= Heinrich Deist =

German politician (1902–1964)

Heinrich Deist (10 December 1902 – 7 March 1964) was as German Social Democratic Party (SPD) politician.

His father was a printer who twice became SPD Prime Minister of Anhalt during the Weimar years.

Heinrich Deist entered the Prussian civil service and reached the position of Regierungsrat by the time Adolf Hitler became Chancellor in 1933. He was subsequently dismissed, whereupon he worked for his wife's stationery company. He then qualified as an auditor, working freelance until the end of the Second World War. He also earned a doctorate in political science from Cologne University.
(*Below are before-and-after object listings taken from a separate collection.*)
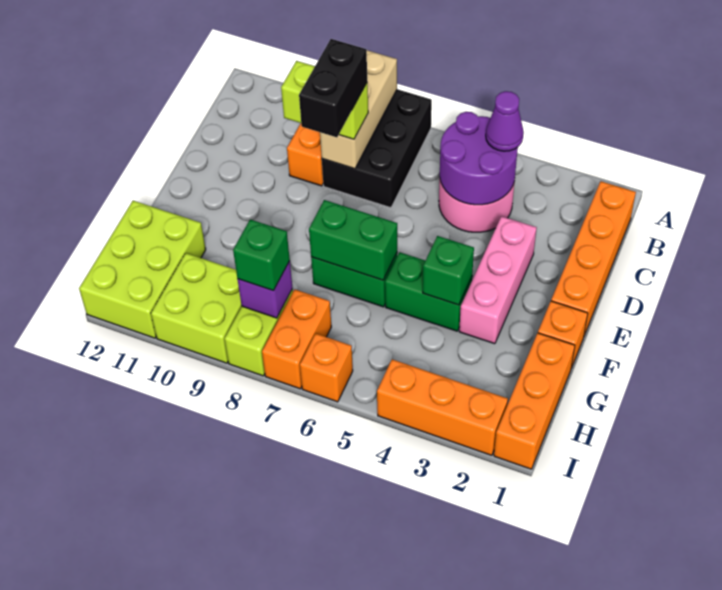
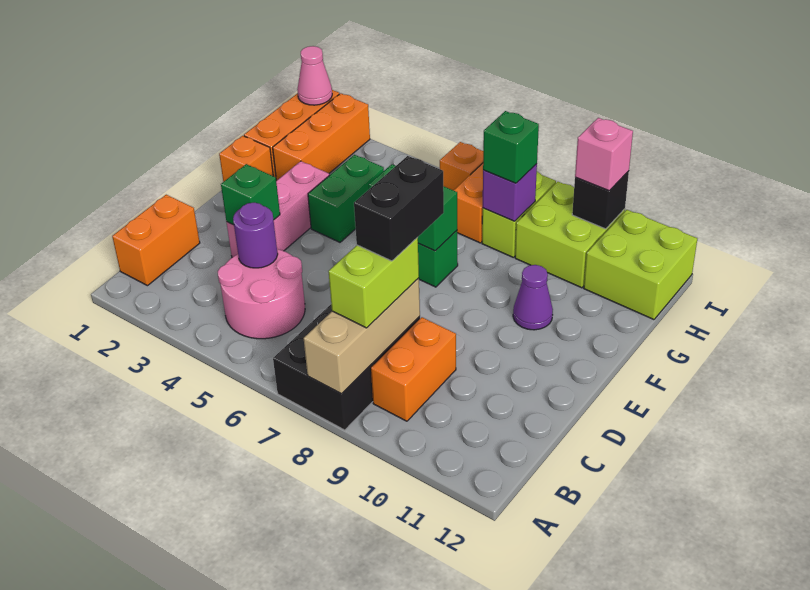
orange 1x4 brick [551,181,636,335] -> orange 1x2 brick [112,195,200,286]
purple 2x2 round brick [440,112,518,205] -> purple 1x1 round brick [233,203,278,268]
purple 1x1 cone [486,91,524,151] -> purple 1x1 cone moved to [513,265,553,330]
lime 1x2 brick [281,61,368,139] -> lime 1x2 brick turned to [329,238,419,328]
green 1x2 brick [385,252,472,331] -> green 1x2 brick turned to [308,155,384,242]
green 1x1 brick [423,236,474,305] -> green 1x1 brick moved to [221,164,280,225]
lime 2x3 brick [79,201,206,338] -> lime 2x2 brick [584,210,697,320]
none -> pink 1x1 cone [297,46,332,105]
orange 1x3 brick [377,359,508,455] -> orange 1x3 brick turned to [273,93,370,181]
none -> black 1x1 brick [572,171,629,229]
none -> pink 1x1 brick [575,118,633,191]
After the end of the war, Deist was appointed the trade union representative on the supervisory board that controlled the German iron and steel industries. He was also a trade union representative on the mining industry board before he was elected to the Bundesrat in 1953. He became the SPD's primary economic expert and his aim was to move the SPD away from wholesale nationalisation and class-war attacks on private property. At the SPD's 1958 Stuttgart conference Deist put forward his plan for freiheitliche Ordnung der Wirtschaft (freedom-loving organisation of the economy). Similar to the concept of the social market economy, this proposal included indirect controls of budgetary planning and has been called "a market economy of the left". It was passed by a huge majority of delegates. In a speech to the conference, Deist said:

We should not give ourselves up to the illusion that through transfer into public ownership the problem of dependence and bondage of the worker in the factories is already solved. ... And if we ask our English comrades how the worker problem and codetermination of the worker in the nationalised industries has worked out, then we will hear from them that his problem is not solved through nationalisation alone.

Deist was the principal author of the SPD's 1959 Godesberg Program, which committed the party to welfare capitalism in place of its traditional Marxism. Deist explained in the Neue Gesellschaft that the experience of Communism and Fascism had taught the SPD the dangers of a huge state bureaucracy. Public controls and the distribution of economic power were preferable to socialisation: "A free order demands variety in every respect. Its decisive criteria are therefore pluralism, decentralisation, autonomy".

==Works==
- Wirtschaft von morgen. Beiträge zur Wirtschaftspolitik der SPD (Berlin: J. H. W. Dietz Nachf, 1959).